Entre fin septembre et début octobre 2022, une équipe technique du ministère des Domaines, du Cadastre et des Affaires foncières (Mindcaf) a effectué une descente à Edéa, à l’issue de laquelle elle a interdit le replanting autour des habitations villageoises, qu’il y ait un titre foncier ou pas. L’équipe technique a également recommandé à la Socapalm de laisser un espace vital d’au moins 250 hectares dans la localité, à prélever par l’administration. Le 10 août 1960, un titre foncier numéro 184 d’une superficie de 984 hectares a été établi au profit de la Société des plantations réunies de l’Ouest africain (SPROA) qui fait aujourd’hui partie du patrimoine immobilier de la Socapalm, suite au rachat des actifs de la Plantation de la ferme suisse en 2010.
En janvier dernier, la Socapalm a lancé la campagne de replanting 2023. Suite à l’opposition des populations, le sous-préfet d’Edéa 1er a demandé d’arrêter les travaux dans la zone contentieuse et de poursuivre les activités ailleurs. Une descente concertée sur le terrain a été convenue pour le 13 mars dernier, afin d’identifier les zones où le replanting se ferait. Contre toute attente, relate S.M. Ditope Lindoume, l’agro-industrie a engagé les travaux de manière unilatérale.

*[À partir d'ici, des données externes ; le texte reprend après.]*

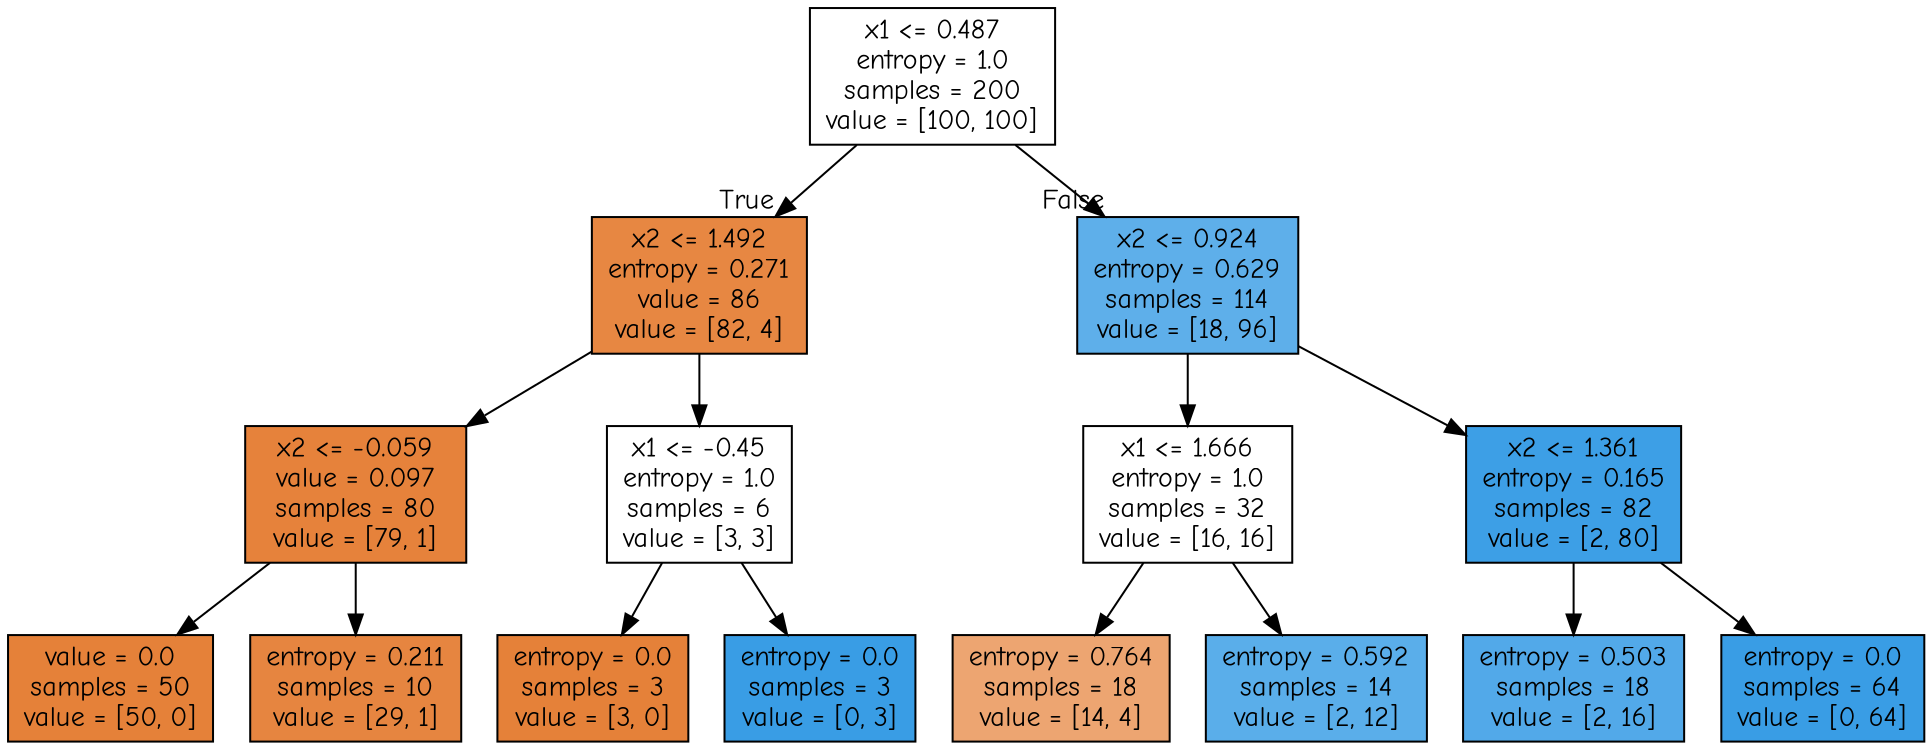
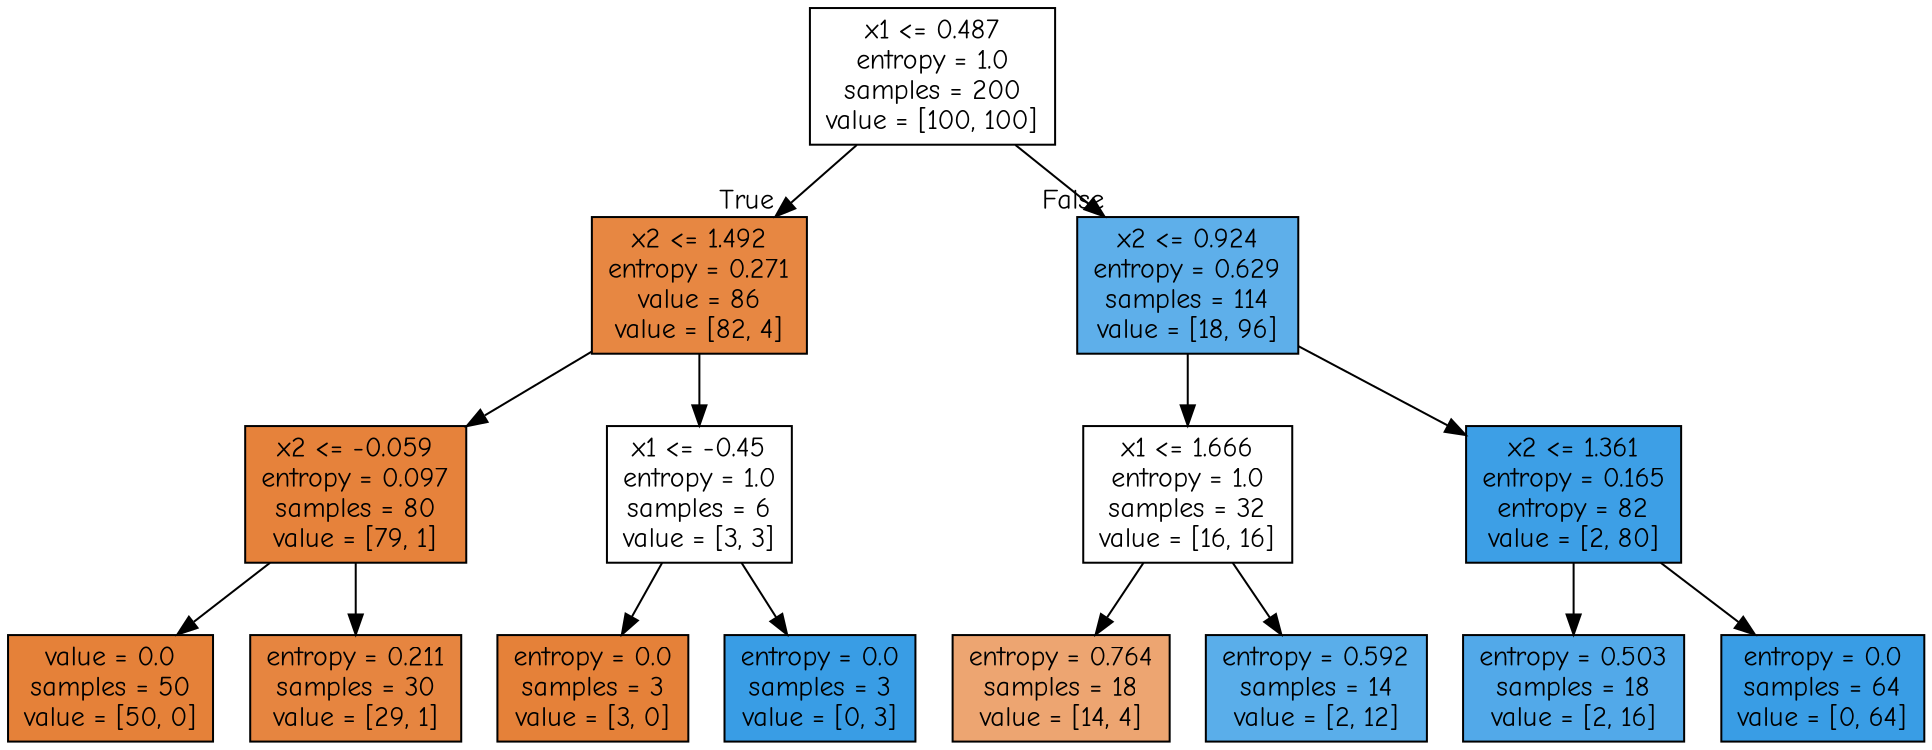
  digraph {
    fontname="Comic Neue"
    node [color=black fillcolor="#e5813900" fontname="Comic Neue" shape=box style=filled]
    edge [fontname="Comic Neue"]
    n1 [label="x1 <= 0.487\nentropy = 1.0\nsamples = 200\nvalue = [100, 100]"]
    n2 [fillcolor="#e58139f3" label="x2 <= 1.492\nentropy = 0.271\nvalue = 86\nvalue = [82, 4]"]
    n3 [fillcolor="#399de5cf" label="x2 <= 0.924\nentropy = 0.629\nsamples = 114\nvalue = [18, 96]"]
-   n4 [fillcolor="#e58139fc" label="x2 <= -0.059\nvalue = 0.097\nsamples = 80\nvalue = [79, 1]"]
+   n4 [fillcolor="#e58139fc" label="x2 <= -0.059\nentropy = 0.097\nsamples = 80\nvalue = [79, 1]"]
    n5 [label="x1 <= -0.45\nentropy = 1.0\nsamples = 6\nvalue = [3, 3]"]
    n6 [label="x1 <= 1.666\nentropy = 1.0\nsamples = 32\nvalue = [16, 16]"]
-   n7 [fillcolor="#399de5f9" label="x2 <= 1.361\nentropy = 0.165\nsamples = 82\nvalue = [2, 80]"]
+   n7 [fillcolor="#399de5f9" label="x2 <= 1.361\nentropy = 0.165\nentropy = 82\nvalue = [2, 80]"]
    n8 [fillcolor="#e58139ff" label="value = 0.0\nsamples = 50\nvalue = [50, 0]"]
-   n9 [fillcolor="#e58139f6" label="entropy = 0.211\nsamples = 10\nvalue = [29, 1]"]
+   n9 [fillcolor="#e58139f6" label="entropy = 0.211\nsamples = 30\nvalue = [29, 1]"]
    n10 [fillcolor="#e58139ff" label="entropy = 0.0\nsamples = 3\nvalue = [3, 0]"]
    n11 [fillcolor="#399de5ff" label="entropy = 0.0\nsamples = 3\nvalue = [0, 3]"]
    n12 [fillcolor="#e58139b6" label="entropy = 0.764\nsamples = 18\nvalue = [14, 4]"]
    n13 [fillcolor="#399de5d4" label="entropy = 0.592\nsamples = 14\nvalue = [2, 12]"]
    n14 [fillcolor="#399de5df" label="entropy = 0.503\nsamples = 18\nvalue = [2, 16]"]
    n15 [fillcolor="#399de5ff" label="entropy = 0.0\nsamples = 64\nvalue = [0, 64]"]
    n1 -> n2 [headlabel=True labelangle=45 labeldistance=2.5]
    n1 -> n3 [headlabel=False labelangle=-45 labeldistance=2.5]
    n2 -> n4
    n2 -> n5
    n3 -> n6
    n3 -> n7
    n4 -> n8
    n4 -> n9
    n5 -> n10
    n5 -> n11
    n6 -> n12
    n6 -> n13
    n7 -> n14
    n7 -> n15
  }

Du côté de l’administration, le préfet précise que la Socapalm dispose d’un titre foncier qui lui donne la latitude de procéder à toutes opérations à sa convenance, notamment l’abattage des palmiers vieux de plus de 70 ans. « Et quand bien même les plaintes des communautés seraient légitimes, elles doivent être réglées dans le cadre d’une plateforme tripartite Etat-Socapalm-communautés riveraines mise en place », explique le chef de terre. A son avis, le chef d’Apouh est insubordonné et toujours absent aux réunions de concertation.
Un projet de planting sur 500 hectares de plus ?
La situation qui prévaut à Apouh ne serait pas un cas isolé. D’après Marie Noëlle Etonde, présidente des femmes de la Synergie nationale des paysans et riverains du Cameroun (Synaparcam), la Socapalm a le même mode opératoire dans la plupart des zones où elle est en activité. Elle en veut pour preuve la décision des responsables de Mbonjo dans le département du Moungo, d’interdire les plantations de palmiers dans les bas-fonds. « Tout ce que les riverains veulent c’est qu’on libère les terres qui sont autour des maisons. Ils ne vont plus replanter ce qu’ils sont en train d’abattre. C’est ce qui est écrit dans le cahier de charges », martèle-t-elle. Mme Etonde ajoute qu’il y a 20 000 ha à libérer dans les 78 000 que l’entreprise dispose. En ce moment, elle paie le bail sur 58 000 ha. Une autre source proche du dossier indique que la Socapalm serait en train de vouloir planter 500 hectares de plus.